Le expliqué lo sucedido: cómo me había parecido imperdonable quedarme atrás, cómo le había seguido y cómo había presenciado todo lo ocurrido. Por un instante los ojos le echaron llamas, pero mi franqueza lo desarmó y al final se echó a reír de una manera bastante triste.

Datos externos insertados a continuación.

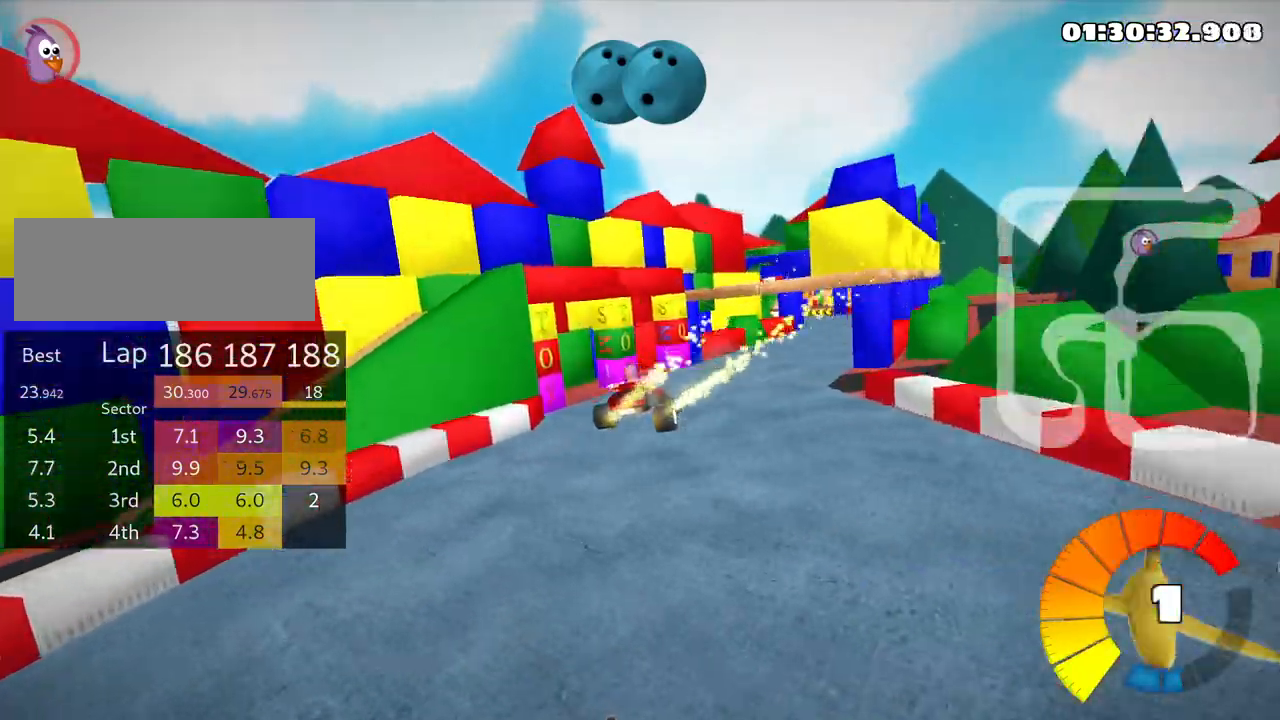
{"keys": ["right", "up"], "events": []}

—Cualquiera hubiera creído que el centro de esa llanura era un sitio suficientemente apartado —dijo—, pero, voto a bríos, se diría que todos los habitantes de la zona habían salido a verme cortejar..., ¡y además con muy poco acierto! ¿Dónde tenía usted reservado el asiento?

—Estaba en esa colina.

—Una de las últimas filas, ¿no es cierto? Pero Stapleton estaba mucho más cerca. ¿Lo vio acercarse a nosotros?

—Efectivamente.

—¿Ha tenido alguna vez la sensación de que esté loco?

—No; nunca lo he pensado.

—Yo tampoco. Siempre me había parecido que estaba en su sano juicio hasta hoy, pero me puede usted creer si le digo que a él o a mí deberían ponernos una camisa de fuerza. ¿Qué es lo que me pasa, de todos modos? Usted lleva varias semanas viviendo conmigo, Watson. Dígamelo con sinceridad ahora mismo. ¿Hay algo que me impida ser un buen esposo para la mujer que ame?

—Yo diría que no.

—Sin duda Stapleton no desaprueba mi posición social, de manera que se trata de mi persona. Pero, ¿qué tiene contra mí? Que yo sepa nunca he hecho daño a nadie. Sin embargo, no está dispuesto siquiera a permitir que roce la mano de su hermana.

—¿Es eso lo que ha dicho?

—Eso y mucho más. Pero le aseguro, Watson, que a pesar de las pocas semanas transcurridas, desde el primer momento comprendí que estaba hecha para mí y que yo, también..., que la señorita Stapleton era feliz cuando estaba conmigo, y eso puedo jurarlo. Hay un brillo en los ojos de una mujer que habla con más claridad que las palabras. Pero Stapleton nunca nos ha dejado a solas y hoy tenía por fin la primera oportunidad de decirle unas palabras sin testigos. Ella se ha alegrado de verme, pero no quería hablar de amor, y me habría impedido mencionarlo si hubiera estado en su mano. No ha hecho más que repetirme que este sitio es muy peligroso y que sólo será feliz cuando me haya marchado. Entonces le dije que desde que la vi no tengo ninguna prisa por marcharme y que si realmente quiere que me vaya, la única manera de lograrlo es arreglar las cosas para acompañarme. A continuación le pedí sin más rodeos que se casara conmigo, pero antes de que pudiera responder apareció ese hermano suyo, corriendo hacia nosotros con cara de loco. Se le veía lívido de rabia y hasta esos ojos suyos tan claros echaban fuego. ¿Qué estaba haciendo con Beryl? ¿Cómo me atrevía a ofrecerle unas atenciones que ella encontraba sumamente desagradables? ¿Acaso creía que por ser baronet podía hacer lo que me viniera en gana? De no tratarse de su hermano habría sabido mejor cómo responderle. Pero dada la situación le dije que mis sentimientos hacia su hermana eran tales que no tenía por qué avergonzarme de ellos y que esperaba que me hiciera el honor de casarse conmigo. Aquello no pareció contribuir a mejorar la situación, de manera que también yo perdí la paciencia y le respondí quizá con más acaloramiento del debido, si se piensa que estaba ella delante. Y la cosa ha terminado con Stapleton marchándose con su hermana, como usted ha visto, y quedándome yo tan desconcertado como el que más. Haga el favor de explicarme qué significa todo esto, Watson, y quedaré tan en deuda con usted que nunca podré terminar de pagársela.